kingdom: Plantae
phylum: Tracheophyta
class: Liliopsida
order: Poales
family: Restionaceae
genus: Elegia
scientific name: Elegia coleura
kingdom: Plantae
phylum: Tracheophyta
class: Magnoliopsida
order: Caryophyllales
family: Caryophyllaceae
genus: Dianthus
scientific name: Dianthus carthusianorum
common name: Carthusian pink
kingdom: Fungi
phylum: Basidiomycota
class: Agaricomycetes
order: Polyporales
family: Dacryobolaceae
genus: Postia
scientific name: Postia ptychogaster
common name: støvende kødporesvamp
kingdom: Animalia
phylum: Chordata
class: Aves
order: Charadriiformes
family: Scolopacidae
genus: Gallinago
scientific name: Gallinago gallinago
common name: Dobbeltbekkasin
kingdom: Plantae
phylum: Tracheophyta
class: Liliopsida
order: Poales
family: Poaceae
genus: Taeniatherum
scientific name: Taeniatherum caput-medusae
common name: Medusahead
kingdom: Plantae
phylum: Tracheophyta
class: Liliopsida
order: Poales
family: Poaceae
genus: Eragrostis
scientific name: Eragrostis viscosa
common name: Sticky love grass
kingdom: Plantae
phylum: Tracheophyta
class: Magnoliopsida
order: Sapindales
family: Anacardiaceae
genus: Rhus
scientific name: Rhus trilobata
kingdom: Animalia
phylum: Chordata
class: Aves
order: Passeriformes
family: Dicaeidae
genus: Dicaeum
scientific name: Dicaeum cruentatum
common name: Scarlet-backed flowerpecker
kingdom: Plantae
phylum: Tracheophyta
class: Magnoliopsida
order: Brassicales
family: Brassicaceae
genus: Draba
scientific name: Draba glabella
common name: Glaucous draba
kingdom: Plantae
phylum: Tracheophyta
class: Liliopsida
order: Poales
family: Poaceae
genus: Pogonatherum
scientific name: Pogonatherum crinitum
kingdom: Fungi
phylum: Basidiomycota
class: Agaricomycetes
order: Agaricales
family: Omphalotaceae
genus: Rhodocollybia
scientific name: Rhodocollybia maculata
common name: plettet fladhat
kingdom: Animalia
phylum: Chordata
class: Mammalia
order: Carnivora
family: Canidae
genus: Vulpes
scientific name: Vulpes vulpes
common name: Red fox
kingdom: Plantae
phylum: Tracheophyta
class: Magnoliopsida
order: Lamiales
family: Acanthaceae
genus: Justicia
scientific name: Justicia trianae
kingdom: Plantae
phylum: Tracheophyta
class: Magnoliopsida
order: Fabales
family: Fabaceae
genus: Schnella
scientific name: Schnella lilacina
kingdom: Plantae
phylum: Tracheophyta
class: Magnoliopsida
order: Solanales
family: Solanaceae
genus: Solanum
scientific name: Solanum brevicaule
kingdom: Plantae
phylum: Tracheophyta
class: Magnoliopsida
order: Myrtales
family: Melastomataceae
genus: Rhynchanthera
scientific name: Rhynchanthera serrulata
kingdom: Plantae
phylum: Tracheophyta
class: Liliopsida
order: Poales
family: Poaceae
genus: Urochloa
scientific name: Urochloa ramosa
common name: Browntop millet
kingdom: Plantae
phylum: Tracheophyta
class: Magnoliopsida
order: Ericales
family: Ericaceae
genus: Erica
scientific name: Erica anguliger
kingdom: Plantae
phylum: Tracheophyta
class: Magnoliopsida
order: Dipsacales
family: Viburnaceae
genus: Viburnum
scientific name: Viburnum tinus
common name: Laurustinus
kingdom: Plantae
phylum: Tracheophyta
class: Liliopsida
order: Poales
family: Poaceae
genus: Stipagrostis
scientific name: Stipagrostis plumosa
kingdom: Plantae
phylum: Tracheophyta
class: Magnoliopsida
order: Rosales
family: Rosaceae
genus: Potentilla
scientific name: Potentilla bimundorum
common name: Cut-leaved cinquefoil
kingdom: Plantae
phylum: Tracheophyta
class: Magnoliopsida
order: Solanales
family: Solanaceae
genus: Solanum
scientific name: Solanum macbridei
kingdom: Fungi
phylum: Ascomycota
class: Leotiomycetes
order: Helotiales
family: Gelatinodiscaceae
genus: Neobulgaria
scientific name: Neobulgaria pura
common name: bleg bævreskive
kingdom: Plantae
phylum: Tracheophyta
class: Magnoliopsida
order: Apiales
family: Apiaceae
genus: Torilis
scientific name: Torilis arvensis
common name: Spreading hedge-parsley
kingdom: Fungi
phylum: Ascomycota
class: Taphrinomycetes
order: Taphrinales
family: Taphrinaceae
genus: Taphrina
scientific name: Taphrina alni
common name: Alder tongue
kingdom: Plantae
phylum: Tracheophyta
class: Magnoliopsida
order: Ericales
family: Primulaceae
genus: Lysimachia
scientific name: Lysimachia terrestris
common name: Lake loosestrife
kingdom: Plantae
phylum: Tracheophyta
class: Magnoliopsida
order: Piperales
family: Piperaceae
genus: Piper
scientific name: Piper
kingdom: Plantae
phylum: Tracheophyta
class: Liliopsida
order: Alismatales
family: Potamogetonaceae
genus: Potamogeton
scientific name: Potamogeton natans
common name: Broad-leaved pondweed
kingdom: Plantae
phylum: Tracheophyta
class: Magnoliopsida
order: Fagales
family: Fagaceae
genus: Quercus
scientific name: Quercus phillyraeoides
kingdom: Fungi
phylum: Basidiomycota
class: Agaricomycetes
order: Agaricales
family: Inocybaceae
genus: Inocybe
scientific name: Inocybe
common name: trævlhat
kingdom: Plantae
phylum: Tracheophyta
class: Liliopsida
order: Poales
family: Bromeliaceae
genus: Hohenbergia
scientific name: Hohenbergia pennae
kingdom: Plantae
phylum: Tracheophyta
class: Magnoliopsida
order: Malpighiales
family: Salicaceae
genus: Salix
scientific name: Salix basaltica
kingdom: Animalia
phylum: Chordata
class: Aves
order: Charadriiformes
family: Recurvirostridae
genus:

◆ Written instruction
Copy out exactly the lines starting at the one containing "common name: Alder tongue" and ending at the one containing "genus: Quercus", with both of those lines included.

◆ Result for this exercise
common name: Alder tongue
kingdom: Plantae
phylum: Tracheophyta
class: Magnoliopsida
order: Ericales
family: Primulaceae
genus: Lysimachia
scientific name: Lysimachia terrestris
common name: Lake loosestrife
kingdom: Plantae
phylum: Tracheophyta
class: Magnoliopsida
order: Piperales
family: Piperaceae
genus: Piper
scientific name: Piper
kingdom: Plantae
phylum: Tracheophyta
class: Liliopsida
order: Alismatales
family: Potamogetonaceae
genus: Potamogeton
scientific name: Potamogeton natans
common name: Broad-leaved pondweed
kingdom: Plantae
phylum: Tracheophyta
class: Magnoliopsida
order: Fagales
family: Fagaceae
genus: Quercus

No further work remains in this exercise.